PROBLEM DETAILS —
Return each of the following lines unchanged.

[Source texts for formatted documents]

++++++++++

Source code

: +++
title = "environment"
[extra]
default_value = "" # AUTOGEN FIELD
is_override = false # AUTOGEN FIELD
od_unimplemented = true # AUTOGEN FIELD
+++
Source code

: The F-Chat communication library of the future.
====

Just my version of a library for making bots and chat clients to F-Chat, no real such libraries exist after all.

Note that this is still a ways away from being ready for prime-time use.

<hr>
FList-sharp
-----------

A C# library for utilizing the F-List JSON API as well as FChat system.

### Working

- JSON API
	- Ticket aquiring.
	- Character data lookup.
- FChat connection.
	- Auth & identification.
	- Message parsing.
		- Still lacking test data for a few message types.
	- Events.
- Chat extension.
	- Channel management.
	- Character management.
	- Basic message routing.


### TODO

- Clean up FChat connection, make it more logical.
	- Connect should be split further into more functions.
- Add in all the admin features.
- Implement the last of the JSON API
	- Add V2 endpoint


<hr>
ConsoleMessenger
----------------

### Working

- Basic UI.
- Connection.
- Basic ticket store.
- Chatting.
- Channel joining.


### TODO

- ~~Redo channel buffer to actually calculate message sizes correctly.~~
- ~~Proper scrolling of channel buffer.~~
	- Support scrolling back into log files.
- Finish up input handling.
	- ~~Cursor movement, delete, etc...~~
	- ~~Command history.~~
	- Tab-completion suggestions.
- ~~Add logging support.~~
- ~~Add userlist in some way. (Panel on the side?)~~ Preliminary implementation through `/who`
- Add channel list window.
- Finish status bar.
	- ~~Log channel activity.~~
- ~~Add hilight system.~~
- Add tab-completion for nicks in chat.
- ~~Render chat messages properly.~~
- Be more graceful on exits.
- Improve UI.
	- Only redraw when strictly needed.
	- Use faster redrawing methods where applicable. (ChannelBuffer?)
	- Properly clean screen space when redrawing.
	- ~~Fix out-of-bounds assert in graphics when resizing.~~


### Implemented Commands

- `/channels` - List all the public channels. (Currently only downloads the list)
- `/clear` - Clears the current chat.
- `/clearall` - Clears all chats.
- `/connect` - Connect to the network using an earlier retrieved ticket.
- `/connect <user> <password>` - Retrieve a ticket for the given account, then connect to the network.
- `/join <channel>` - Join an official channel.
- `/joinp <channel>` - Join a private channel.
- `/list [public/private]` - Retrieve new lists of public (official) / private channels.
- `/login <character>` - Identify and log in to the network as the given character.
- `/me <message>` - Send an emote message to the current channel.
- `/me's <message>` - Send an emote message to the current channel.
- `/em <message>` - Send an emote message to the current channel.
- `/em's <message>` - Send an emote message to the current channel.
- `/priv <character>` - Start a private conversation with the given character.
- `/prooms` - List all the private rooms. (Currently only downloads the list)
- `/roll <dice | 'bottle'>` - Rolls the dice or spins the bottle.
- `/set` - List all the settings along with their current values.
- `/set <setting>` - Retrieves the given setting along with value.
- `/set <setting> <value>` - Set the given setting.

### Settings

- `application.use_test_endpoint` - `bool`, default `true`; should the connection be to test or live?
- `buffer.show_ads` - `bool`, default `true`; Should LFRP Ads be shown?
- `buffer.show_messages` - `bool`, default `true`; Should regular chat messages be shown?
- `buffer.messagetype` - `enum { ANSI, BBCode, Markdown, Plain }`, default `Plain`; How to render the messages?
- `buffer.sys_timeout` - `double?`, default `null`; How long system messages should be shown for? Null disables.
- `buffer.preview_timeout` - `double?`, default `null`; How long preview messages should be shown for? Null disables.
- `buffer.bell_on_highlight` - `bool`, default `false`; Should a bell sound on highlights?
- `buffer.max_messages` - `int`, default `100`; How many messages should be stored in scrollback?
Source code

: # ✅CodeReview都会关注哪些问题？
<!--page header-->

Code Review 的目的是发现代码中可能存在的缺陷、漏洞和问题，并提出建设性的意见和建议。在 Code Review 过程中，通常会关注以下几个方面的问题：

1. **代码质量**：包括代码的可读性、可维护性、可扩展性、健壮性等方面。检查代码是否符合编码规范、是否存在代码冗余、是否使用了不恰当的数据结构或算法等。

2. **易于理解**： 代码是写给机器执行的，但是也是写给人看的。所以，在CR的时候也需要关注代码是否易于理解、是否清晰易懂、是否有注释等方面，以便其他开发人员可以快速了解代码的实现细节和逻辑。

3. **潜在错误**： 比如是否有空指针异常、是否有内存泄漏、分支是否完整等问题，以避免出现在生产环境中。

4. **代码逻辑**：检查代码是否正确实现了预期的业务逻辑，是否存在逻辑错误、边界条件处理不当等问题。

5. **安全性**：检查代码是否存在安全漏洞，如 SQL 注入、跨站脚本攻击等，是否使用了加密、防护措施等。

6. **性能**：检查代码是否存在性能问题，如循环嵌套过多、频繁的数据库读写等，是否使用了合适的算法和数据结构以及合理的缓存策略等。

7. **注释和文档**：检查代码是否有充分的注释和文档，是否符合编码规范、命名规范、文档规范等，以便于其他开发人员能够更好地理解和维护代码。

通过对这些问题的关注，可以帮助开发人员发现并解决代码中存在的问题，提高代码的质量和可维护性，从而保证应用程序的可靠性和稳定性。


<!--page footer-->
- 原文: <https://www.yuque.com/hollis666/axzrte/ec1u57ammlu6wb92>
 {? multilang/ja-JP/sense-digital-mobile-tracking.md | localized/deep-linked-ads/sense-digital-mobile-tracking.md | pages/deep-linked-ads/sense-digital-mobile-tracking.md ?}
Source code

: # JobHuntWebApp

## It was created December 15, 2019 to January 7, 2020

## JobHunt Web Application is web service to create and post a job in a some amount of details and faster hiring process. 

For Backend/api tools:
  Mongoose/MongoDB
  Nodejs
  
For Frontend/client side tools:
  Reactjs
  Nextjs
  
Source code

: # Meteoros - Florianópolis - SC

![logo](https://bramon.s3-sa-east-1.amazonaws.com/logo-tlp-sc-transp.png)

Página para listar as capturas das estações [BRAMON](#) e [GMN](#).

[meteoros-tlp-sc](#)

++++++++++

COMPLETED EXERCISE —
Source code

: +++
title = "environment"
[extra]
default_value = "" # AUTOGEN FIELD
is_override = false # AUTOGEN FIELD
od_unimplemented = true # AUTOGEN FIELD
+++
Source code

: The F-Chat communication library of the future.
====

Just my version of a library for making bots and chat clients to F-Chat, no real such libraries exist after all.

Note that this is still a ways away from being ready for prime-time use.

<hr>
FList-sharp
-----------

A C# library for utilizing the F-List JSON API as well as FChat system.

### Working

- JSON API
	- Ticket aquiring.
	- Character data lookup.
- FChat connection.
	- Auth & identification.
	- Message parsing.
		- Still lacking test data for a few message types.
	- Events.
- Chat extension.
	- Channel management.
	- Character management.
	- Basic message routing.


### TODO

- Clean up FChat connection, make it more logical.
	- Connect should be split further into more functions.
- Add in all the admin features.
- Implement the last of the JSON API
	- Add V2 endpoint


<hr>
ConsoleMessenger
----------------

### Working

- Basic UI.
- Connection.
- Basic ticket store.
- Chatting.
- Channel joining.


### TODO

- ~~Redo channel buffer to actually calculate message sizes correctly.~~
- ~~Proper scrolling of channel buffer.~~
	- Support scrolling back into log files.
- Finish up input handling.
	- ~~Cursor movement, delete, etc...~~
	- ~~Command history.~~
	- Tab-completion suggestions.
- ~~Add logging support.~~
- ~~Add userlist in some way. (Panel on the side?)~~ Preliminary implementation through `/who`
- Add channel list window.
- Finish status bar.
	- ~~Log channel activity.~~
- ~~Add hilight system.~~
- Add tab-completion for nicks in chat.
- ~~Render chat messages properly.~~
- Be more graceful on exits.
- Improve UI.
	- Only redraw when strictly needed.
	- Use faster redrawing methods where applicable. (ChannelBuffer?)
	- Properly clean screen space when redrawing.
	- ~~Fix out-of-bounds assert in graphics when resizing.~~


### Implemented Commands

- `/channels` - List all the public channels. (Currently only downloads the list)
- `/clear` - Clears the current chat.
- `/clearall` - Clears all chats.
- `/connect` - Connect to the network using an earlier retrieved ticket.
- `/connect <user> <password>` - Retrieve a ticket for the given account, then connect to the network.
- `/join <channel>` - Join an official channel.
- `/joinp <channel>` - Join a private channel.
- `/list [public/private]` - Retrieve new lists of public (official) / private channels.
- `/login <character>` - Identify and log in to the network as the given character.
- `/me <message>` - Send an emote message to the current channel.
- `/me's <message>` - Send an emote message to the current channel.
- `/em <message>` - Send an emote message to the current channel.
- `/em's <message>` - Send an emote message to the current channel.
- `/priv <character>` - Start a private conversation with the given character.
- `/prooms` - List all the private rooms. (Currently only downloads the list)
- `/roll <dice | 'bottle'>` - Rolls the dice or spins the bottle.
- `/set` - List all the settings along with their current values.
- `/set <setting>` - Retrieves the given setting along with value.
- `/set <setting> <value>` - Set the given setting.

### Settings

- `application.use_test_endpoint` - `bool`, default `true`; should the connection be to test or live?
- `buffer.show_ads` - `bool`, default `true`; Should LFRP Ads be shown?
- `buffer.show_messages` - `bool`, default `true`; Should regular chat messages be shown?
- `buffer.messagetype` - `enum { ANSI, BBCode, Markdown, Plain }`, default `Plain`; How to render the messages?
- `buffer.sys_timeout` - `double?`, default `null`; How long system messages should be shown for? Null disables.
- `buffer.preview_timeout` - `double?`, default `null`; How long preview messages should be shown for? Null disables.
- `buffer.bell_on_highlight` - `bool`, default `false`; Should a bell sound on highlights?
- `buffer.max_messages` - `int`, default `100`; How many messages should be stored in scrollback?
Source code

: # ✅CodeReview都会关注哪些问题？
<!--page header-->

Code Review 的目的是发现代码中可能存在的缺陷、漏洞和问题，并提出建设性的意见和建议。在 Code Review 过程中，通常会关注以下几个方面的问题：

1. **代码质量**：包括代码的可读性、可维护性、可扩展性、健壮性等方面。检查代码是否符合编码规范、是否存在代码冗余、是否使用了不恰当的数据结构或算法等。

2. **易于理解**： 代码是写给机器执行的，但是也是写给人看的。所以，在CR的时候也需要关注代码是否易于理解、是否清晰易懂、是否有注释等方面，以便其他开发人员可以快速了解代码的实现细节和逻辑。

3. **潜在错误**： 比如是否有空指针异常、是否有内存泄漏、分支是否完整等问题，以避免出现在生产环境中。

4. **代码逻辑**：检查代码是否正确实现了预期的业务逻辑，是否存在逻辑错误、边界条件处理不当等问题。

5. **安全性**：检查代码是否存在安全漏洞，如 SQL 注入、跨站脚本攻击等，是否使用了加密、防护措施等。

6. **性能**：检查代码是否存在性能问题，如循环嵌套过多、频繁的数据库读写等，是否使用了合适的算法和数据结构以及合理的缓存策略等。

7. **注释和文档**：检查代码是否有充分的注释和文档，是否符合编码规范、命名规范、文档规范等，以便于其他开发人员能够更好地理解和维护代码。

通过对这些问题的关注，可以帮助开发人员发现并解决代码中存在的问题，提高代码的质量和可维护性，从而保证应用程序的可靠性和稳定性。


<!--page footer-->
- 原文: <https://www.yuque.com/hollis666/axzrte/ec1u57ammlu6wb92>
 {? multilang/ja-JP/sense-digital-mobile-tracking.md | localized/deep-linked-ads/sense-digital-mobile-tracking.md | pages/deep-linked-ads/sense-digital-mobile-tracking.md ?}
Source code

: # JobHuntWebApp

## It was created December 15, 2019 to January 7, 2020

## JobHunt Web Application is web service to create and post a job in a some amount of details and faster hiring process. 

For Backend/api tools:
  Mongoose/MongoDB
  Nodejs
  
For Frontend/client side tools:
  Reactjs
  Nextjs
  
Source code

: # Meteoros - Florianópolis - SC

![logo](https://bramon.s3-sa-east-1.amazonaws.com/logo-tlp-sc-transp.png)

Página para listar as capturas das estações [BRAMON](#) e [GMN](#).

[meteoros-tlp-sc](#)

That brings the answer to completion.